I want to read from python stdin but also to have input options in my program. When I try to pass an option to my programm I get the error file not found and my arguments are discarded.
For parsing the arguments I use the following code:
parser=argparse.ArgumentParser(description='Training and Testing Framework')
parser.add_argument('--text', dest='text',
help='The text model',required=True)
parser.add_argument('--features', dest='features',
help='The features model',required=True)
parser.add_argument('--test', dest='testingset',
help='The testing set.',required=True)
parser.add_argument('--vectorizer', dest='vectorizer',
help='The vectorizer.',required=True)
args = vars(parser.parse_args())
For reading from the stdin I use the following code:
for line in sys.stdin.readlines():
print(preprocess(line,1))
Command Line
echo "dsfdsF" |python ensemble.py -h
/usr/local/lib/python2.7/dist-packages/pandas/io/excel.py:626: UserWarning: Installed openpyxl is not supported at this time. Use >=1.6.1 and <2.0.0.
.format(openpyxl_compat.start_ver, openpyxl_compat.stop_ver))
Traceback (most recent call last):
File "ensemble.py", line 38, in <module>
from preprocess import preprocess
File "/home/nikos/experiments/mentions/datasets/preprocess.py", line 7, in <module>
with open(sys.argv[1], 'rb') as csvfile:
IOError: [Errno 2] No such file or directory: '-h'
Your preprocess.py
file is trying to read form sys.argv[1]
and open it as a file.
If you pass -h
to your command line, it is trying to open file with that name.
split command line parsing from processing
Your preprocess
function shall not care about command line parameters, it shall get the open file descriptor as an argument.
So after you parse command line parameters, you shall take care about providing file descriptor, in your case it will be sys.stdin
.
Sample solution using docopt
There is nothing wrong with argparse, my favourite parser is docopt
and I will use it to illustrate typical split of command line parsing, preparing final function call and final function call. You can achieve the same with argparse too.
First install docopt:
$ pip install docopt
Here comes the fromstdin.py
code:
"""fromstdin - Training and Testing Framework
Usage: fromstdin.py [options] <input>
Options:
--text=<textmodel> Text model [default: text.txt]
--features=<features> Features model [default: features.txt]
--test=<testset> Testing set [default: testset.txt]
--vectorizer=<vectorizer> The vectorizec [default: vector.txt]

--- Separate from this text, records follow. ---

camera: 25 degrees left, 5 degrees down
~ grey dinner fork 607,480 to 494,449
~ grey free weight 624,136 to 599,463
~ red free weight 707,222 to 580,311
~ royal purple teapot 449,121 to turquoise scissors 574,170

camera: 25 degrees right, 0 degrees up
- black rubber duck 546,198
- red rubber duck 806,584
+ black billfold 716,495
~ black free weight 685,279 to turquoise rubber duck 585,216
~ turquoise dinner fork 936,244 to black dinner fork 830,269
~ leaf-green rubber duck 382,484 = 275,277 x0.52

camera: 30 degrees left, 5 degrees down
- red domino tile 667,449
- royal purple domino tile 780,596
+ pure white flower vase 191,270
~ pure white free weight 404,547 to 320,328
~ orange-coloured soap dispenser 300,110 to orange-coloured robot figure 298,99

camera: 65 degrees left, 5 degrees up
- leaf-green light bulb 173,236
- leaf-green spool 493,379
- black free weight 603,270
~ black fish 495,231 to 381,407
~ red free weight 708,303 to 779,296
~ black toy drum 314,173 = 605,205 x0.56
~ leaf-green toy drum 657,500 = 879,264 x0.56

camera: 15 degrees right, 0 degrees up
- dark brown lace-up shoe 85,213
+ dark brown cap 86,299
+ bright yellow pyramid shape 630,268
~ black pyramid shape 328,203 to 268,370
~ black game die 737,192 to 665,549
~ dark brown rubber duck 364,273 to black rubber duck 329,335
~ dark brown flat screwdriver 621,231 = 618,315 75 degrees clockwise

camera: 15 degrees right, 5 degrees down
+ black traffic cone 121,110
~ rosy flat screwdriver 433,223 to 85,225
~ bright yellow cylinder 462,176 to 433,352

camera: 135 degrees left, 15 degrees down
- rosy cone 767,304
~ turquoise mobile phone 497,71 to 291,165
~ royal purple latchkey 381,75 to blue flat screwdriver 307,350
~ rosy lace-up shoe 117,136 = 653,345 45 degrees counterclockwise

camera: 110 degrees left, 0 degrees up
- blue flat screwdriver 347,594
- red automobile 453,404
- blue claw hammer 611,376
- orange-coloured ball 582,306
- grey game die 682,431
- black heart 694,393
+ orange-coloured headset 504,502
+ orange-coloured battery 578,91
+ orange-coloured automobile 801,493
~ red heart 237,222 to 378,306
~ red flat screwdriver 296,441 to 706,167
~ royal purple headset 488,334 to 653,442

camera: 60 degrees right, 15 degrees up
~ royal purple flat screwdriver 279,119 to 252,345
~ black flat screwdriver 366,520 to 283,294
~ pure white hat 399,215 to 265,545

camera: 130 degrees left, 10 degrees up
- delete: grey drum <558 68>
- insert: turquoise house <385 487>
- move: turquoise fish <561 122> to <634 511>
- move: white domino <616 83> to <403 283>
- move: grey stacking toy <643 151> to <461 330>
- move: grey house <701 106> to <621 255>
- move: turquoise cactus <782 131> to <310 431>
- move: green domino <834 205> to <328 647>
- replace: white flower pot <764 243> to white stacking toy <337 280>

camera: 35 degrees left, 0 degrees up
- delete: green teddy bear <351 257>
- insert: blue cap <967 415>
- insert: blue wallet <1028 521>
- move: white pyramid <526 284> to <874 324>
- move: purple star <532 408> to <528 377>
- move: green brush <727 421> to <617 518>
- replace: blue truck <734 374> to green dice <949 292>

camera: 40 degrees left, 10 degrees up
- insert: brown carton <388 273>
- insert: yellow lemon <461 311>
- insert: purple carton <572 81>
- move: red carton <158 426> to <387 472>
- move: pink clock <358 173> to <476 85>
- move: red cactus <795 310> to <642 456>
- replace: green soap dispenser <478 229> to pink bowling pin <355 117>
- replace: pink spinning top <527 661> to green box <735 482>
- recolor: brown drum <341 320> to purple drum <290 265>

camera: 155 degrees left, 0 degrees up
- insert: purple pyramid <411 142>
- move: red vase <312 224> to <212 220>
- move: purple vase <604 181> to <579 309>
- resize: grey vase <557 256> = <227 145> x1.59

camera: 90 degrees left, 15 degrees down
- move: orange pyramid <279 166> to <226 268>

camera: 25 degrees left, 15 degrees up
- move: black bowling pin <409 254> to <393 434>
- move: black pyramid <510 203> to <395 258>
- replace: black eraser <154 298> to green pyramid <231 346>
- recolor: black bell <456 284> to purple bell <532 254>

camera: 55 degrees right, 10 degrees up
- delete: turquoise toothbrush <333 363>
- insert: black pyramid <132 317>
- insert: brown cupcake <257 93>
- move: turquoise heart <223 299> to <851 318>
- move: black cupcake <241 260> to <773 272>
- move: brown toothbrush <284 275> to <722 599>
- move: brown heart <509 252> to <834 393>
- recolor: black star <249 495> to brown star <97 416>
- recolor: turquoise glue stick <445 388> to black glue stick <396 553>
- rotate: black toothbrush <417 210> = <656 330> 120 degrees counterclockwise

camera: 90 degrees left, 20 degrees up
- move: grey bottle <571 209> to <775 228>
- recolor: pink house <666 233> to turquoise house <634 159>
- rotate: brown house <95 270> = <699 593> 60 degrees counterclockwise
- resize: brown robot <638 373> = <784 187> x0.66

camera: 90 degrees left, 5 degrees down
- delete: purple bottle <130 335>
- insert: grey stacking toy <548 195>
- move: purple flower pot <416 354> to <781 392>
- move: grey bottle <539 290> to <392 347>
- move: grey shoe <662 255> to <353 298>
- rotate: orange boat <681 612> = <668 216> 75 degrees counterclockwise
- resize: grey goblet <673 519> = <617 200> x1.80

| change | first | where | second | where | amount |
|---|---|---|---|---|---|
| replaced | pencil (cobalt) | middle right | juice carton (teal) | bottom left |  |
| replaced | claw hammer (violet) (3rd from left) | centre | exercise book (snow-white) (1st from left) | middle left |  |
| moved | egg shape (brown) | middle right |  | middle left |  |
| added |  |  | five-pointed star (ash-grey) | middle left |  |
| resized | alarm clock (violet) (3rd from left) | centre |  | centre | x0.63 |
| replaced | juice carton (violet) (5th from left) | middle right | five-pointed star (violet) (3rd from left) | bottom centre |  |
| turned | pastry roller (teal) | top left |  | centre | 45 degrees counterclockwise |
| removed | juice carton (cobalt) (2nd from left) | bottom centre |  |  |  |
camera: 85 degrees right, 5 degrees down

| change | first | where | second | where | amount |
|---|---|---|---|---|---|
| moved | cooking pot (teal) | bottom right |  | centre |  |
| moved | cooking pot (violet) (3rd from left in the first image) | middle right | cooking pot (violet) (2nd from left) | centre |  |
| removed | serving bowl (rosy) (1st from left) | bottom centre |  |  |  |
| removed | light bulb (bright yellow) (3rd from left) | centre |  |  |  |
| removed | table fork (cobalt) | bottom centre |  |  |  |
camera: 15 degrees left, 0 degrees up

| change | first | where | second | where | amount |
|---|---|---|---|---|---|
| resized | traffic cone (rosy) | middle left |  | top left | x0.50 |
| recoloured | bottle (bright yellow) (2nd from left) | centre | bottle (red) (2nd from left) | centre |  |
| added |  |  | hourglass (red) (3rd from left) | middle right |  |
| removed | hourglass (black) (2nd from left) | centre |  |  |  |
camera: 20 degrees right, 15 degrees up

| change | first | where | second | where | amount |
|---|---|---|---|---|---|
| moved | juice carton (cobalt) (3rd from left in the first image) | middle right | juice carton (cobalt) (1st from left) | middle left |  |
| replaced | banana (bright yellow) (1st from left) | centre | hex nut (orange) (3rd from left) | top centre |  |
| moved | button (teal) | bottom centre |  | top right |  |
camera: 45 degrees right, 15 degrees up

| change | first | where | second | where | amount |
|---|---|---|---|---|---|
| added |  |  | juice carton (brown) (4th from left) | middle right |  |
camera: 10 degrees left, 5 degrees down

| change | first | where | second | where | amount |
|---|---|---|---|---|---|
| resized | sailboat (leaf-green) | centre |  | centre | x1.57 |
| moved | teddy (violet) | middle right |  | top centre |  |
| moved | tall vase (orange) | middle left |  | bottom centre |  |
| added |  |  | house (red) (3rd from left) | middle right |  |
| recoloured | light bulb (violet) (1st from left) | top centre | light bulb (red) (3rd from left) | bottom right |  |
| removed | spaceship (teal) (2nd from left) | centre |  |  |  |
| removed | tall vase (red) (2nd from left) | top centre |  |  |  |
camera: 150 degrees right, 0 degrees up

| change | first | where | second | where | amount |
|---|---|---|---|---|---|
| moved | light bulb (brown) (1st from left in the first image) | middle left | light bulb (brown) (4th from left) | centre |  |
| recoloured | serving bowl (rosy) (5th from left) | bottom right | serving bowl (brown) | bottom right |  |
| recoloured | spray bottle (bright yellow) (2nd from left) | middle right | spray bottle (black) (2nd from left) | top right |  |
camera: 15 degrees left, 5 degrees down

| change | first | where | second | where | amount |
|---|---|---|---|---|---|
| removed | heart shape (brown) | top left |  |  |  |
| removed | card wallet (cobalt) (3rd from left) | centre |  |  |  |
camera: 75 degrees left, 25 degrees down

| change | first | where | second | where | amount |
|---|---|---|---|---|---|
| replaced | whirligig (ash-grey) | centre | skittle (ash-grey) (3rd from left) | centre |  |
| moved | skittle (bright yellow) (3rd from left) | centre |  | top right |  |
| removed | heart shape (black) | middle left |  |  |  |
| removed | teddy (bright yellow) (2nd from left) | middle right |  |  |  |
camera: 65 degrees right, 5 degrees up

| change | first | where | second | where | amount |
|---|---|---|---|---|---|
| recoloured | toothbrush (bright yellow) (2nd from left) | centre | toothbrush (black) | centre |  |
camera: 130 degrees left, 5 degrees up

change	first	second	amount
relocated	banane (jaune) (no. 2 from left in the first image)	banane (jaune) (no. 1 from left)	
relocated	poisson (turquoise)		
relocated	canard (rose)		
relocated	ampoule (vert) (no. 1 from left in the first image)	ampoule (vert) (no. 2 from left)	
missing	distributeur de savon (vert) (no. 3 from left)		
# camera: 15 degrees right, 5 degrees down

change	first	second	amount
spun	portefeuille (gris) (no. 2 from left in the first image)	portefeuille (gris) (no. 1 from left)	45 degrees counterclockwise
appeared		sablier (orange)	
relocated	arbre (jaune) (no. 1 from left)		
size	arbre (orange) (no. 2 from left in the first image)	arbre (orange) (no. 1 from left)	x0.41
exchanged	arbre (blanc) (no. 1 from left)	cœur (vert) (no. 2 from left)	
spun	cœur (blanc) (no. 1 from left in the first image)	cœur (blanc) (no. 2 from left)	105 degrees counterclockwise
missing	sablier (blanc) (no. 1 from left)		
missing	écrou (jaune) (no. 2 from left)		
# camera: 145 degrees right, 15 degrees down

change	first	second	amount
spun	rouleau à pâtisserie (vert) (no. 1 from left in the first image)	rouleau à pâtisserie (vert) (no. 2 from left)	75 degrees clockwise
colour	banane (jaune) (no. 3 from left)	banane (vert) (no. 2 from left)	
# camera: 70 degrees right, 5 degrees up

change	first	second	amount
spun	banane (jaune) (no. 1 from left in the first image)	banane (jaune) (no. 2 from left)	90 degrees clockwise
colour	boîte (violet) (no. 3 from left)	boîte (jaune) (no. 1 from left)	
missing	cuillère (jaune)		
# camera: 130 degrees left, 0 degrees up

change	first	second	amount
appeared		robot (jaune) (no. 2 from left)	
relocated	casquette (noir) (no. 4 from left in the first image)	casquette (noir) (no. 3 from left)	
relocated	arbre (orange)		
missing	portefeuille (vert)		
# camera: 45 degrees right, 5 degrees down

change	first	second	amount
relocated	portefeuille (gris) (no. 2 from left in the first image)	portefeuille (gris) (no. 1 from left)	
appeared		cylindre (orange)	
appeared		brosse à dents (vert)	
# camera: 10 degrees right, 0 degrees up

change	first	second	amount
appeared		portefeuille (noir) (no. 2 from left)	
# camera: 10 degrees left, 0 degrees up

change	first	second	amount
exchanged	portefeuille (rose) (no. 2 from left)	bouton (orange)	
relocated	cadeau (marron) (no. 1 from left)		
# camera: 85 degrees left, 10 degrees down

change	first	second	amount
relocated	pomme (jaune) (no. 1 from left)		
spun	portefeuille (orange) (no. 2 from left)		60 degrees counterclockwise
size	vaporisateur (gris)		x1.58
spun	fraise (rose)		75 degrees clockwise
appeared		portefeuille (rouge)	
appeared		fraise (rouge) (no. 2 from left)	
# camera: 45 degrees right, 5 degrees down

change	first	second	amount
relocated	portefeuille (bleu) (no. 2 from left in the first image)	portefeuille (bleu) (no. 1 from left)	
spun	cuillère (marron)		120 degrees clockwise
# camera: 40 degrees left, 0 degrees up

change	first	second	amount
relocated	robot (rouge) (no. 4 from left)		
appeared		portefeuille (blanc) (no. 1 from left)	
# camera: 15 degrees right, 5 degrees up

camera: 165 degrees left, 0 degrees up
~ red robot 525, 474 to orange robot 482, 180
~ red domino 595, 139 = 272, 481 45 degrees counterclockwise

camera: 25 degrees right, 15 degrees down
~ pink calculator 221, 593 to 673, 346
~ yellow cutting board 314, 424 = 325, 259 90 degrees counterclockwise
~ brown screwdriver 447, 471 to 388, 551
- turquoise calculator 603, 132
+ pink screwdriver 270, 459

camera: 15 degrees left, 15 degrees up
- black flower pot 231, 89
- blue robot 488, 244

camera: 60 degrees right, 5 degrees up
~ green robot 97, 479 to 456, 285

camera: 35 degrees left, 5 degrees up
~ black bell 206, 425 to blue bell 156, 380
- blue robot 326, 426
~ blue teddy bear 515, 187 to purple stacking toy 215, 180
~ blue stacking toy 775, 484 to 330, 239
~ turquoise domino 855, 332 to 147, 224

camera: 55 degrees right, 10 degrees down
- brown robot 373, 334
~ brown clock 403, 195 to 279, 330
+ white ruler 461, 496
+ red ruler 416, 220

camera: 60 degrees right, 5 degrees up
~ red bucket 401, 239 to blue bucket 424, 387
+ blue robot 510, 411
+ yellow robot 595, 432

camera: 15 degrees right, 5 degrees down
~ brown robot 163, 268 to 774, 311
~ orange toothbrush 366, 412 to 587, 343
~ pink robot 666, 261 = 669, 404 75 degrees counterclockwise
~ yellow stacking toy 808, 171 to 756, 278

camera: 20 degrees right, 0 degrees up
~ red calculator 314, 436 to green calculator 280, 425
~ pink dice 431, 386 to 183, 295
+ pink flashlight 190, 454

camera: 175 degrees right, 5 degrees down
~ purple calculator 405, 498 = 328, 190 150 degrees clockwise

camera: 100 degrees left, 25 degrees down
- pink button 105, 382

Read data from <input> file. Use "-" for reading from stdin.
"""
import sys
def main(fname, text, features, test, vectorizer):
if fname == "-":
f = sys.stdin
else:
f = open(fname)
process(f, text, features, test, vectorizer)
print "main func done"
def process(f, text, features, test, vectorizer):
print "processing"
print "input parameters", text, features, test, vectorizer
print "reading input stream"
for line in f:
print line.strip("\n")
print "processing done"
if __name__ == "__main__":
from docopt import docopt
args = docopt(__doc__)
print args
infile = args["<input>"]
textfile = args["--text"]
featuresfile = args["--features"]
testfile = args["--test"]
vectorizer = args["--vectorizer"]
main(infile, textfile, featuresfile, testfile, vectorizer)
Can be called like:
$ python fromstdin.py
Usage: fromstdin.py [options] <input>
Show the help:
$ python fromstdin.py -h
fromstdin - Training and Testing Framework
Usage: fromstdin.py [options] <input>
Options:
--text=<textmodel> Text model [default: text.txt]
--features=<features> Features model [default: features.txt]
--test=<testset> Testing set [default: testset.txt]
--vectorizer=<vectorizer> The vectorizec [default: vector.txt]
Read data from <input> file. Use "-" for reading from stdin.
Use it, feeding from stdin:
(so)javl@zen:~/sandbox/so/cmd$ ls | python fromstdin.py -
{'--features': 'features.txt',
'--test': 'testset.txt',
'--text': 'text.txt',
'--vectorizer': 'vector.txt',
'<input>': '-'}
processing
input parameters text.txt features.txt testset.txt vector.txt
reading input stream
bcmd.py
callit.py
fromstdin.py
scrmodule.py
processing done
main func done